Olivia was with Murgull when she died, three weeks later.  Murgull had been complaining of aches for some time, but no worse, really, than she ever did. And then, one morning she simply never got out of bed.  Olivia waited in the women’s commons for her lessons until mid-day, then went to find her.

Murgull lay curled in her pit, breathing in hard, shallow pants.

“Murgull?” Olivia said, somewhat shrilly, and rushed to her.

“Oh,” Murgull grunted.  “You.  Look how big you are, like a boulder!”  She started to reach for her, then gasped and fell back.  “Too soon, always too soon.  You go on alone…little sister.”

“No!”  Olivia raced back to the mouth of the tunnel, shouting for help, for Horumn, for Tina, for anyone. 

“Remember…your promise,” Murgull panted.  One hand rose, groped clumsily at her chest, and fell again.  “And if…If the child you bear is whole…you must show me…your little frog…your little Somurg.  You must hold him high…where I am sleeping.”

“Don’t talk like that!”  Olivia ran back past Murgull’s pit to fumble at potions and herbs. “What can I get?  Murgull, what can I get for you?”

“A grave,” Murgull groaned, and died.

Olivia shook her, called her, and finally slapped her.  Murgull’s last breath escaped in a ghastly rattling sigh, and then her rigid limbs slowly unlocked.  The air seemed to chill, as though in the passage of a soul.

Olivia clutched her arm, her own blunt fingernails sunk in the thinning hair.  Her lip quivered.  “Murgull?” she said hesitantly.

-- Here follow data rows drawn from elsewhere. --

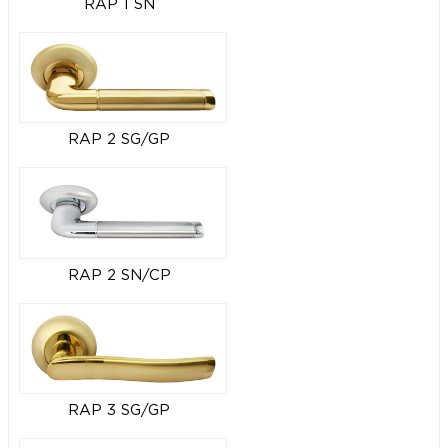
RAP 1 SN
RAP 2 SG/GP
RAP 2 SN/CP
RAP 3 SG/GP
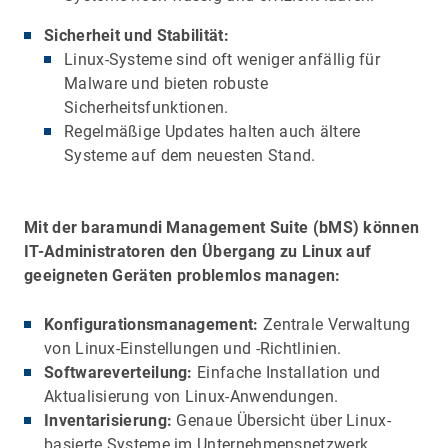
Sicherheit und Stabilität:
Linux-Systeme sind oft weniger anfällig für
Malware und bieten robuste
Sicherheitsfunktionen.
Regelmäßige Updates halten auch ältere
Systeme auf dem neuesten Stand.
Mit der baramundi Management Suite (bMS) können
IT-Administratoren den Übergang zu Linux auf
geeigneten Geräten problemlos managen:
Konfigurationsmanagement:
Zentrale Verwaltung
von Linux-Einstellungen und -Richtlinien.
Softwareverteilung:
Einfache Installation und
Aktualisierung von Linux-Anwendungen.
Inventarisierung:
Genaue Übersicht über Linux-
basierte Systeme im Unternehmensnetzwerk.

There are things I need to do
, a cold part of her thought.

But she couldn’t leave.  It was tradition.  Someone had to stay with the dead, and make it ready for burial.

Olivia rose woodenly, stumbled to the entry room, and called down the hall from the doorway.  Murgull’s lair had been very close to the women’s commons.  It wasn’t long before someone answered nervously, just outside.

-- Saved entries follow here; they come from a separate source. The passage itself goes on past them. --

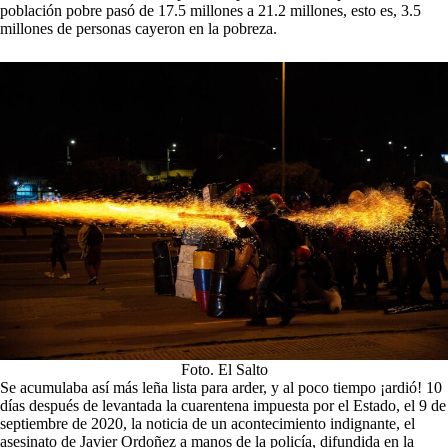
población pobre pasó de 17.5 millones a 21.2 millones, esto es, 3.5
millones de personas cayeron en la pobreza.
Foto. El Salto
Se acumulaba así más leña lista para arder, y al poco tiempo ¡ardió! 10
días después de levantada la cuarentena impuesta por el Estado, el 9 de
septiembre de 2020, la noticia de un acontecimiento indignante, el
asesinato de Javier Ordoñez a manos de la policía, difundida en la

“Murgull is dead,” Olivia said.  “Murgull is dead, and I don’t know what to do.”

The sound of running feet was her only reply.  She sank down onto a bench to wait.  Minutes alone with the dead were hours, and finally Horumn came.  The old gulla did not look at Olivia, only went to Murgull and gazed at her.

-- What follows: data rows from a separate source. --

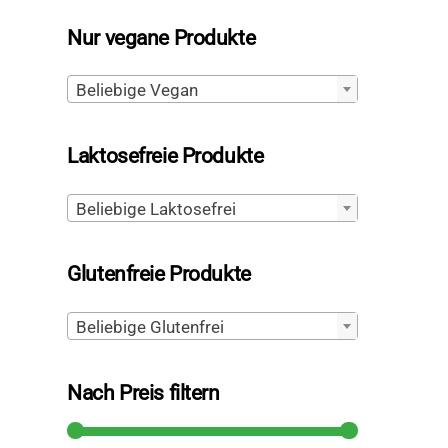
Nur vegane Produkte
Beliebige Vegan
Laktosefreie Produkte
Beliebige Laktosefrei
Glutenfreie Produkte
Beliebige Glutenfrei
Nach Preis filtern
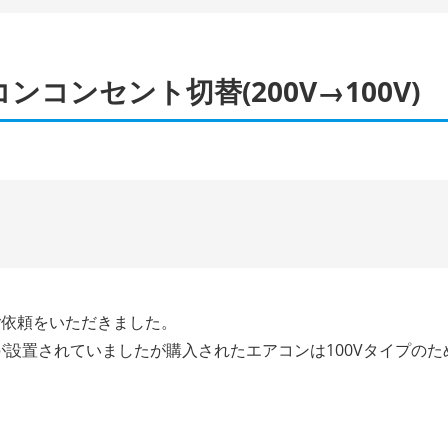
コンセント切替(200V→100V)
ご依頼をいただきました。
トが設置されていましたが購入されたエアコンは100Vタイプの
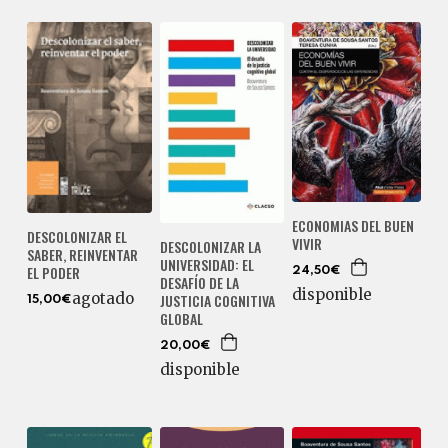
ECONOMIAS DEL BUEN
DESCOLONIZAR EL
VIVIR
DESCOLONIZAR LA
SABER, REINVENTAR
UNIVERSIDAD: EL
EL PODER
24,50€
DESAFÍO DE LA
disponible
agotado
JUSTICIA COGNITIVA
15,00€
GLOBAL
20,00€
disponible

“So,” Horumn said softly.  “So.”

“I don’t know what to do,” Olivia repeated, hearing the helpless voice of a lost child.

“You go, Olivia,” Horumn said.  “I will do what needs doing.  Tordurk is finding a grave for her.”

“I don’t want to leave her,” Olivia said, and then the tears came.  She stumbled towards the entry chute, but Horumn caught her arm and embraced her awkwardly around the great swell of her belly.

“Hush, human,” Horumn murmured.  “Old Murgull did not want to leave you, either.  Wanted to see your little frog born.  The Great Spirit had greater plans for her, and so she goes.  Be happy, Olivia.  A life of pain is over.”  She patted Olivia’s back, and then held her back at arm’s length.  “There are secret things I must do, alone with my cousin.  You go, Olivia.  Go, now.”

Olivia nodded, wiping at her wet eyes, and left them.  She wrapped her arms around her baby-hard body and staggered down the passage, sobbing inconsolably.

After a while, someone, she couldn’t tell who, came and put an arm around her.  She leaned into the warm body, and let herself be led away.  She heard voices, and one embrace was exchanged for another—the strong, familiar arms of Vorgullum.

“What happened?” he asked. “What hurts? Great Spirit, is it the child?”

“Murgull,” she managed.

Vorgullum’s grip tightened.  “Murgull is dead,” he said, and then said it again.  And again.

“I was there,” she wept.  “I saw her die.  I felt her soul go past me.  It was cold.”

He rocked her, silent.  All around them, talk was beginning, and there was fear more than sorrow in their voices.  Olivia cried herself empty, there in the commons, while the cavern filled with gullan.  No one said much, but eyes were moving continuously towards Olivia and away.